Но сейчас я хотел бы все же рассказать интересную, забавную и во многом показательную историю, связанную с ранней жизнью Монка в Нью-Йорке, когда он много искал, экспериментировал и находил множество новых неординарных ходов в современном джазе… ему хотелось поделиться с кем-то своими находками, и лучше всего его понимала тогда как раз Мэри Лу Уильямс. Она -  одна из самых известных женщин-пианисток в джазе, в 50-е годы снимала квартиру в Нью-Йорке и часто приглашала джазменов-приятелей по вечерам попозже после работы прямо к себе домой поиграть вместе. Монка она тоже всегда приглашала, но тот очень не любил большие скопления людей, поэтому старался прийти как можно позднее, когда большинство разойдется по домам.

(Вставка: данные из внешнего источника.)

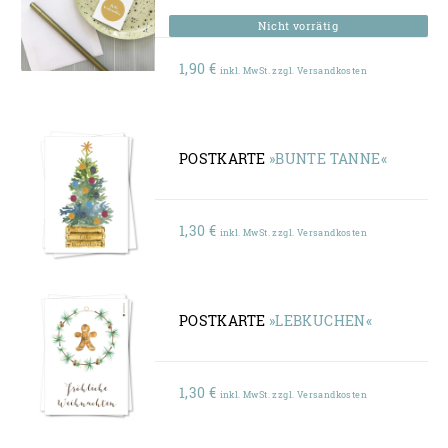
1,90
€
inkl. MwSt. zzgl. Versandkosten
POSTKARTE
»BUNTE TANNE«
1,30
€
inkl. MwSt. zzgl. Versandkosten
POSTKARTE
»LEBKUCHEN«
1,30
€
inkl. MwSt. zzgl. Versandkosten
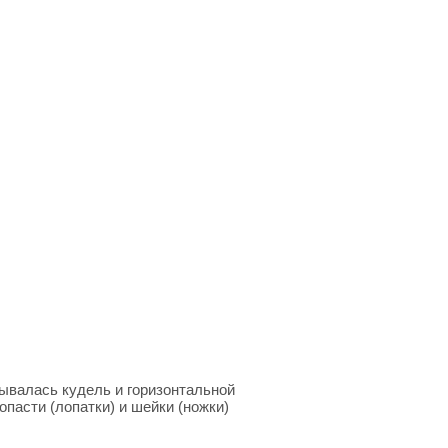
зывалась кудель и горизонтальной
опасти (лопатки) и шейки (ножки)
ли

И вот одной ночью, когда у пианистки, как всегда, сидела теплая компания, она вдруг почувствовала, что чертовски устала, выпроводила всех из квартиры и улеглась спать. Однако гости, уходя, оставили входную дверь незапертой, а Мэри так устала, что забыла ее проверить. И вот в четыре утра (!!!) к ней заявился Монк! Он, видите ли, знал, что у нее ночью было полно гостей, но хотел сыграть ей свою новую композицию в спокойной обстановке, когда все уже наверняка уйдут. А о том, что хозяйка после этого просто ляжет спать, он, всецело захваченный своей музыкой, даже и не подумал. Да и в самом деле, пустяки какие!!!

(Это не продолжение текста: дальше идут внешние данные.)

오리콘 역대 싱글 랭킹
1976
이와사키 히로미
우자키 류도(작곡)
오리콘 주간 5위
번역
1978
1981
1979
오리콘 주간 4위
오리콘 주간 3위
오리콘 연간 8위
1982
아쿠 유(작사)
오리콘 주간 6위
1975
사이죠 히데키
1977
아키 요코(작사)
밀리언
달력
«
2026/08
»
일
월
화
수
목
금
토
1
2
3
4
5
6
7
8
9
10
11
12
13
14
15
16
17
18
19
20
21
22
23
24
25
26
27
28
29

Телониус позвонил, никто не отреагировал, тогда он просто толкнул дверь и та открылась. Он зашел и увидел, что Мэри спокойно спит. Вы думаете, Монк повернулся и ушел? Ничего подобного. Однако боже упаси, он не стал тормошить хозяйку среди ночи – Телониус был деликатным человеком. Он просто решил… подождать! Кровать у Мэри Лу была огромная двойная. Прямо в пиджаке и брюках пианист аккуратно улегся на спину на противоположный краешек кровати... и, естественно, заснул. Когда Мэри Лу утром проснулась и открыла глаза, первое, что она увидела, это мужчину, мирно храпящего на ее кровати. Спросонья она испугалась и завизжала. Мужчина, то есть Монк, тоже спросонья испугался (еще бы, когда спишь, а рядом начинают пронзительно верещать)... он вскочил и машинально хотел выскочить в дверь, но ошибся, потому что дверей было несколько и притом похожих друг на друга... он влетел со всего размаху в гардеробную, споткнулся, упал, и на него свалилась куча одежды… 

Короче, потом Мэри Уильямс веселилась целую неделю, пока рассказывала всем друзьям об этом случае. Вы спросите: «А Монк»? А что Монк... он тогда, лежа в гардеробной, сначала пришел в себя, потом все-таки сыграл свое новое сочинение, молча выслушал похвалы и с достоинством удалился. Что именно он сыграл для Мэри Лу Уильямс в то утро? История умалчивает. А жаль…  …Что ж, рассказывать о Монке можно еще очень и очень долго, но, надо, как говорится, останавливаться вовремя… Лучше послушайте еще одну композицию в исполнении Телониуса Монка – наверное, самую известную его пьесу Round About Midnight, которая давно стала джазовым стандартом… это будет одно из довольно ранних сольных исполнений – 1954 года… еще до его «периода известности»… и обратите внимание, как хорошо слышно, насколько напряженно работает мысль пианиста во время игры – он буквально досочиняет музыку в процессе игры на «заданную себе тему»…

Кстати, по этой и по подобной ей причинам всегда очень интересно слушать сольное исполнение гениального джазового «монаха» – когда ему не надо было отвлекаться, прерываться, выдерживать чужой темп – он становился абсолютно самодостаточным, сидя один за рояльной клавиатурой и извлекая из нее невероятные, нелогичные, но захватывающие и волшебные звуки.